Product Description
The VAHTSTM Total RNA-seq (H / M / R) Library Prep Kit for Illumina® is a special strand-specific transcriptome library construction kit for the Illumina high-throughput sequencing platform. This kit is suitable for the amount of starting templates. The total RNA of humans, mice and rats is 0.1 to 1 µg. The difference from the conventional transcriptome library is that this kit can combine rRNA (including cytoplasmic rRNA 28S, 18S, 5S and mitochondrial rRNA 16S, 12S, 5.8S). ) It is removed from total RNA, leaving mRNA and other non-coding RNAs.
It is used for the analysis of non-coding RNA, such as LncRNA; Degraded RNA samples can also be used for library construction with this kit. When the second-strand cDNA is synthesized in this kit, dUTP is added to label it and the second tagged strand is digested with the UDG enzyme prior to PCR, so the sequencing information comes from the first-strand cDNA, resulting which ensures the directionality of the strand. RNA Analysis Analyze the sequencing data to determine whether the transcript is from the sense or antisense DNA strand.
The kit includes three independent packages of NR4, NR5 and NR6, which contain the library construction process. All necessary enzymes, buffers, and components have undergone strict quality control and functional verification, ensuring the stability and repeatability of the library construction to the greatest extent possible. The DNA and RNA purification magnetic beads and adapters must be prepared separately.
Adapters can be selected from VAHTSTM RNA Adapters (Vazyme # N803, Vazyme # N804 or Vazyme # N809, Vazyme # N810, Vazyme # N811, Vazyme # N812). For details on the adapter selection, see Common problems and solutions 6 (Page 17); Magnetic DNA Purification Beads can choose from VAHTSTM DNA Clean Beads (Vazyme # N411) or Agencourt® AMPure® XP Reagent (Beckman # A63880, # A63881, # A63882); RNA Purification Magnetic Beads can be chosen from VAHTSTM RNA Clean Beads (Vazyme # N412) or Agencourt® RNAClean® XP Beads (Beckman # A63987).

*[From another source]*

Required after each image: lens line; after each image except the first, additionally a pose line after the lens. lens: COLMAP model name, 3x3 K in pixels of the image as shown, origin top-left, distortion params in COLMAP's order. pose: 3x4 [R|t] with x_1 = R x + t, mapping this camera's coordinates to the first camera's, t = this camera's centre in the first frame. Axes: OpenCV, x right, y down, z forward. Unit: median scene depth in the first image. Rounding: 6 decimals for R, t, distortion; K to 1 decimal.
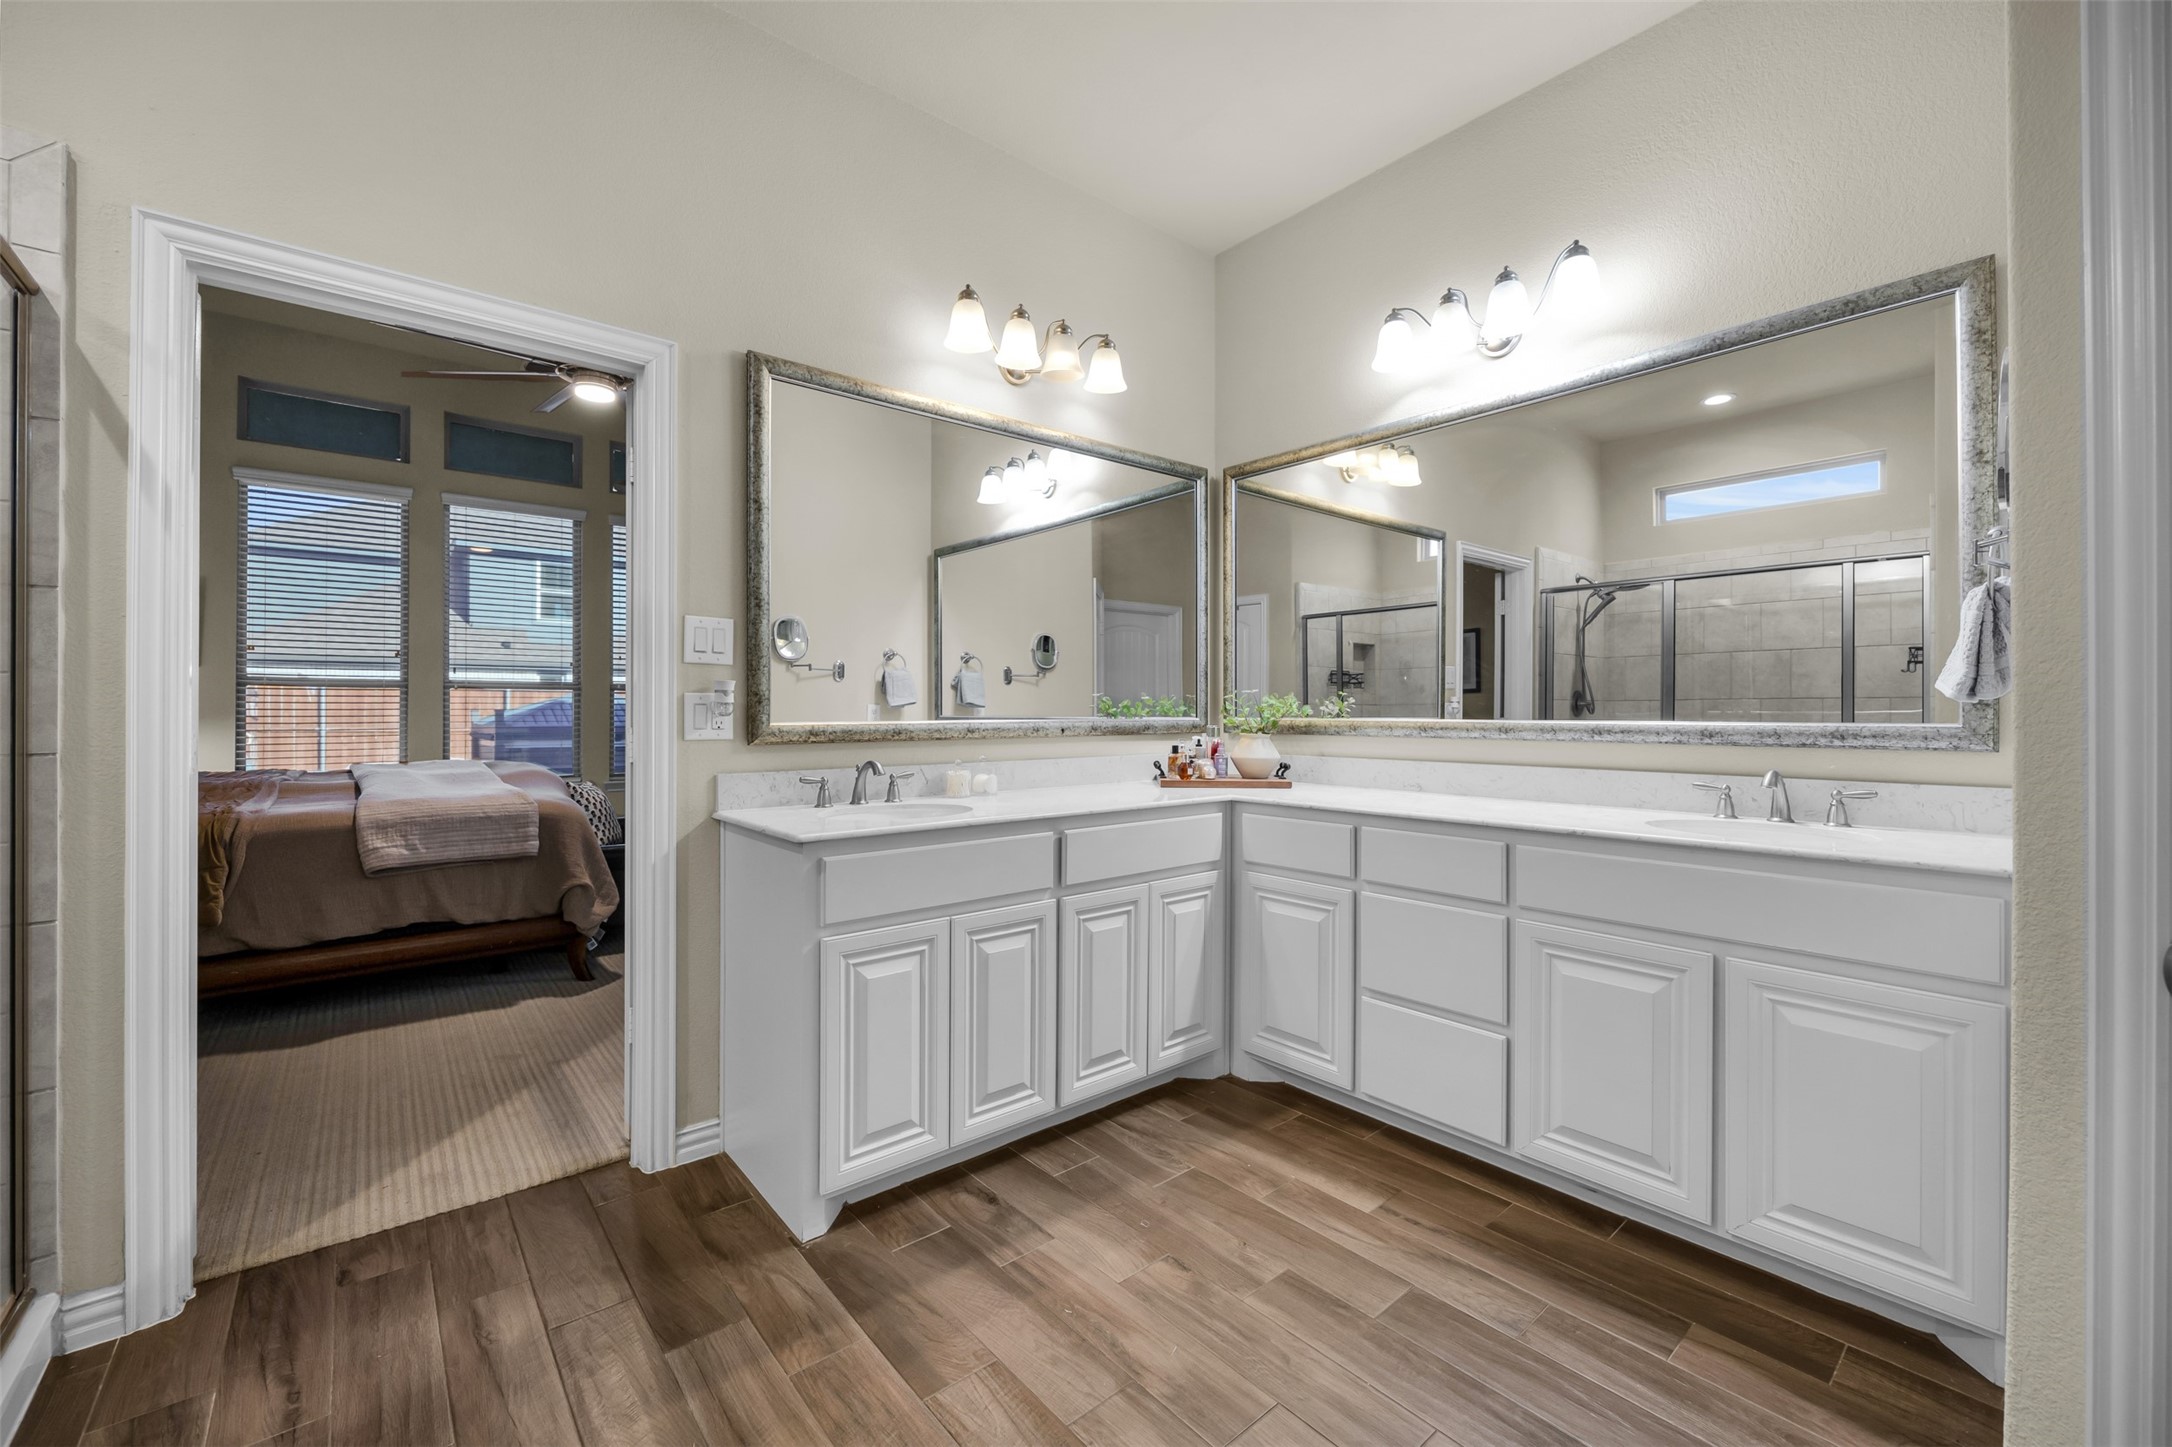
lens RADIAL K [[869.6, 0, 1085.8], [0, 869.6, 712.1], [0, 0, 1]] dist [0.003650, 0.000156]
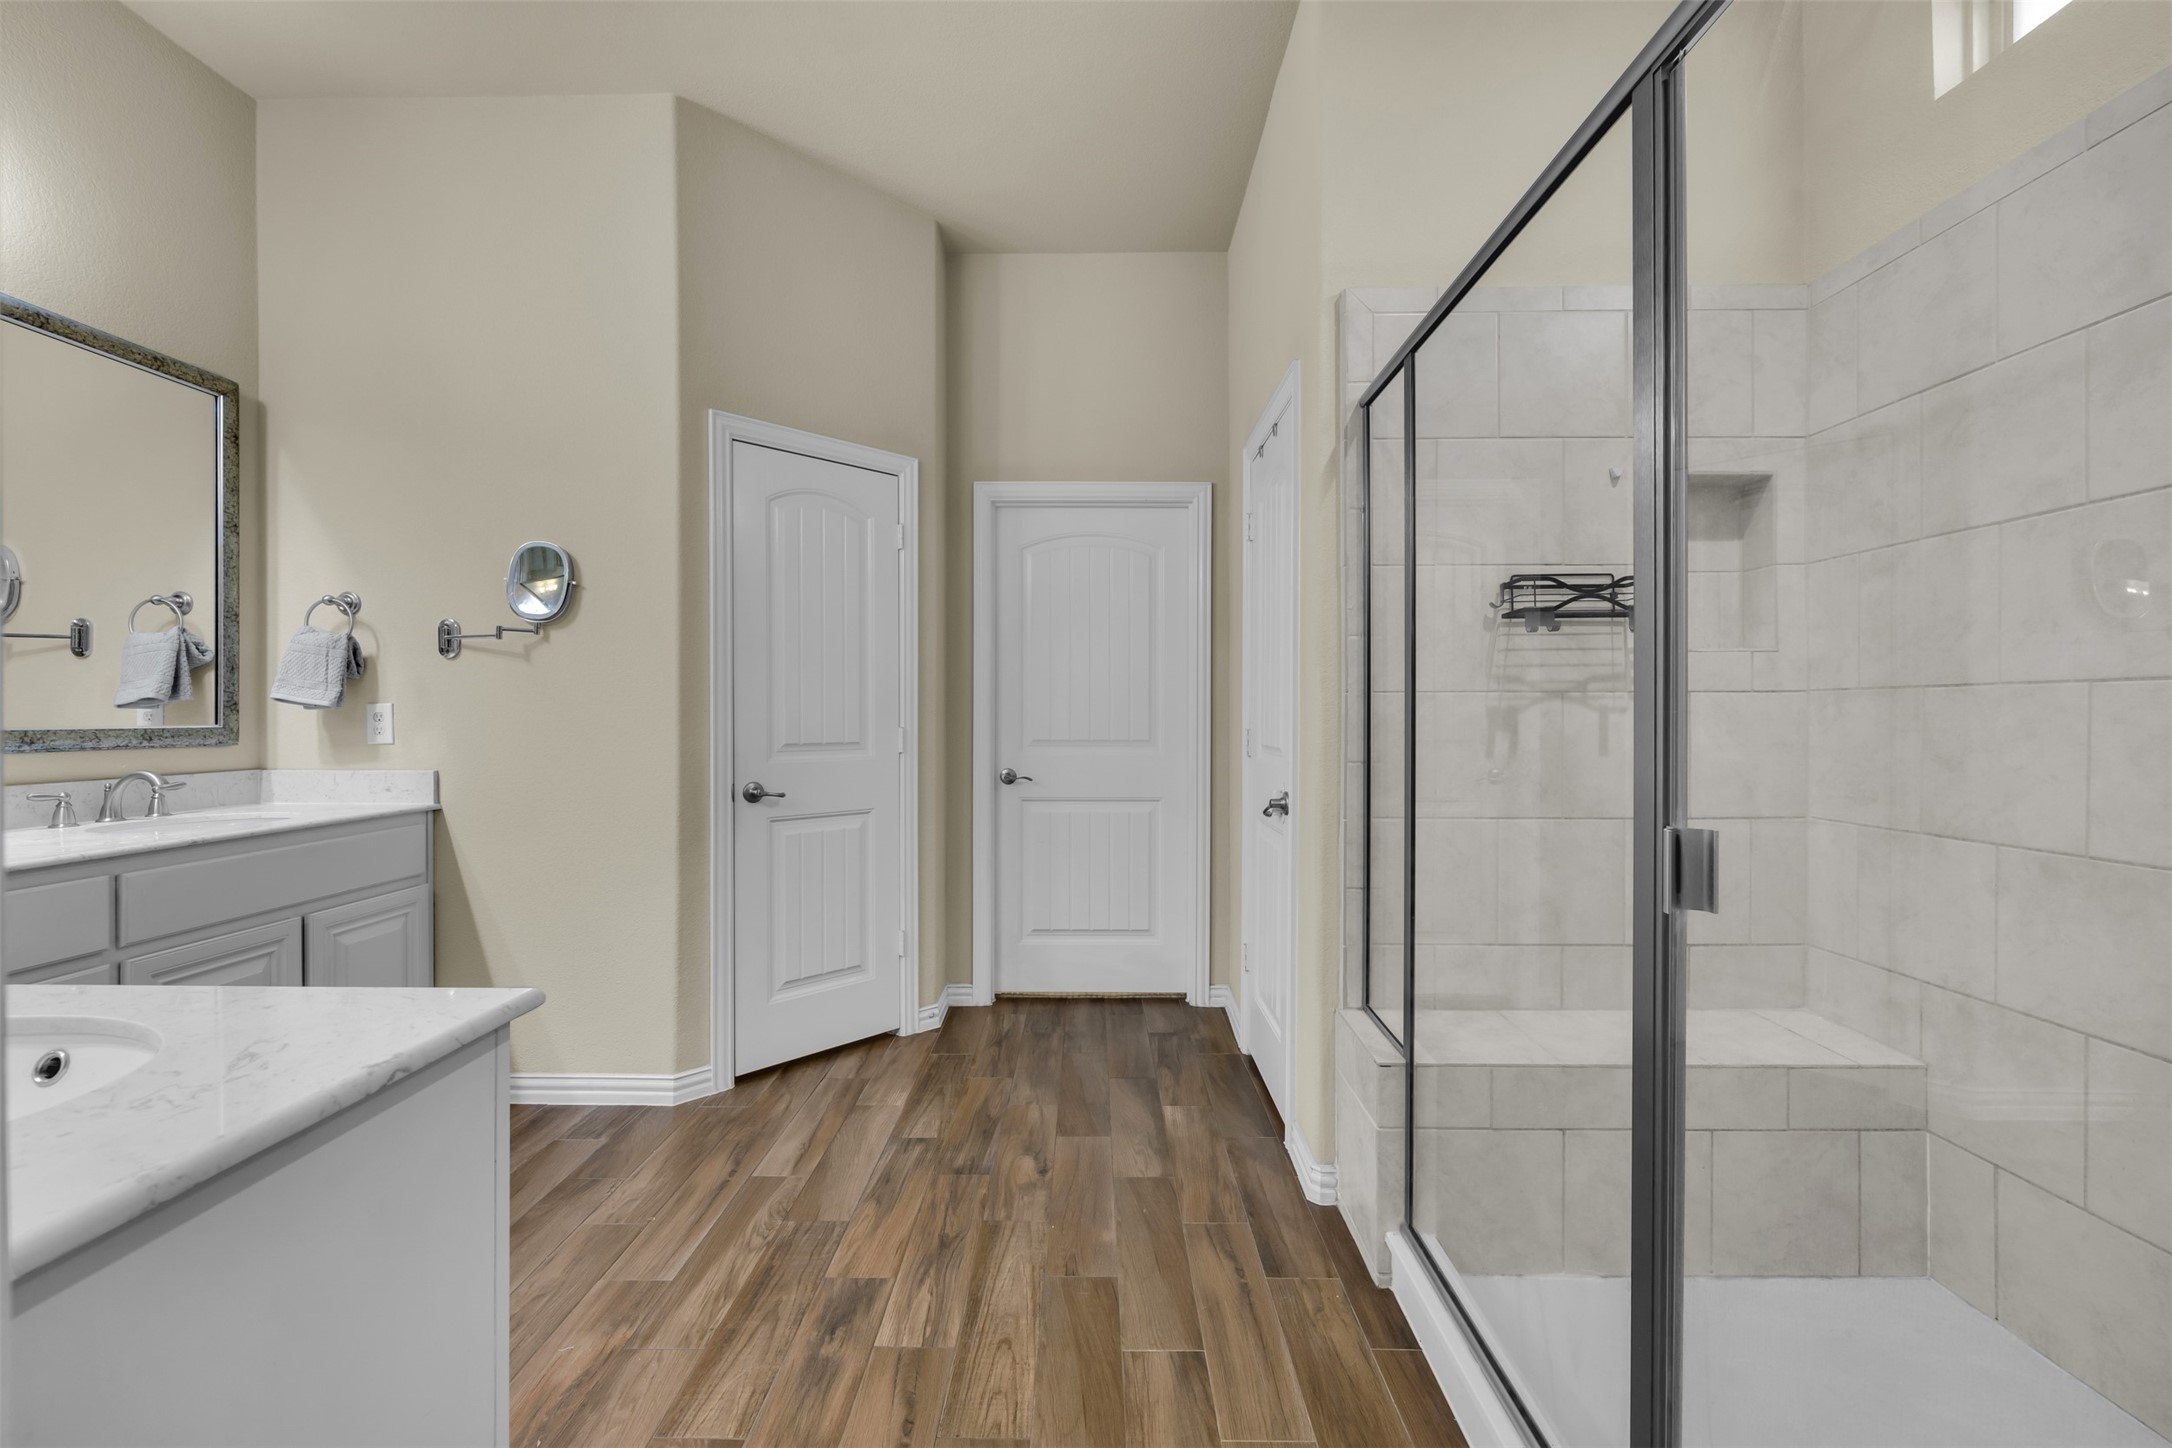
lens RADIAL K [[869.6, 0, 1083.2], [0, 869.6, 721.9], [0, 0, 1]] dist [0.003650, 0.000156]
pose [[-0.760686, -0.002602, 0.649114, -0.831538], [0.001981, 0.999978, 0.006330, 0.002665], [-0.649117, 0.006101, -0.760664, 1.135278]]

Fast: minimalist operating process reduces database creation time by 2 h
Compatibility: compatible with a variety of RNA enrichment modules, with any combination
General: flexible and free choice of chain-specific or non-chain-specific libraries
Storage: All components are stored at -20 ℃
mRNA purification and fragmentation
1. Bring mRNA Capture Beads to room temperature.
2. Prepare RNA sample by dissolving 0.1-1 μg total RNA in 50 μl nuclease-free water in a nuclease-free centrifuge tube, keeping on ice.
3. Mix the mRNA capture beads by inverting or vortexing, add 50 μl of the beads to the tube of total RNA and mix by pipetting 6 times.
4. Incubate the sample in a thermostatic device (i.e. PCR machine) at 65℃ for 5 minutes and then keep it at 4℃ to denature the RNA.
5. Allow the tube to stand at room temperature for 5 minutes, allowing the mRNA to bind to catch pearls.
6. Transfer the sample to a magnetic frame for 5 minutes and then carefully remove the supernatant without disturbing the capture beads.
7. Remove the sample from the magnetic frame, add 200 μl of Beads Wash Buffer and mix by pipetting 6 times. Return sample to magnetic frame, let stand for 5 min and carefully remove the supernatant without disturbing the capture beads.
8. Remove the sample from the magnetic frame, add 50 μl of Tris Buffer and mix thoroughly pipetting 6 times.
9. Incubate the sample in a thermostatic device (i.e. PCR machine) at 80℃ for 2 minutes and then keep it at 25℃.
10. Add 50 μl Beads, Binding Buffer, mix by pipetting 6 times.
11. Incubate at room temperature for 5 minutes.
12. Return the sample to a magnetic frame, let stand for 5 minutes and carefully remove the supernatant without disturbing the capture beads.
13. Remove the sample from the magnetic frame, add 200 μl of Beads Wash Buffer, and mix by pipetting 6 times. Let stand for 5 minutes on a magnetic frame and then Carefully remove the supernatant without disturbing the capture beads. Remove as much liquid as possible using a 10 µl pipette.
14. Remove sample from the magnetic frame, add 19.5 µL Frag/Prime Buffer, mix pipetting 6 times. Incubate the sample in a PCR device and set the programs according to the required chunk size:
- 150-200 bp insert: 8 minutes at 94℃, hold at 4℃.
- 200-300 bp insert: 5 minutes at 94℃, hold at 4℃.
- 250-450 bp insert: 6 minutes at 85℃, hold 4℃.
- 450-550 bp insert: 5 minutes at 85℃, hold 4℃.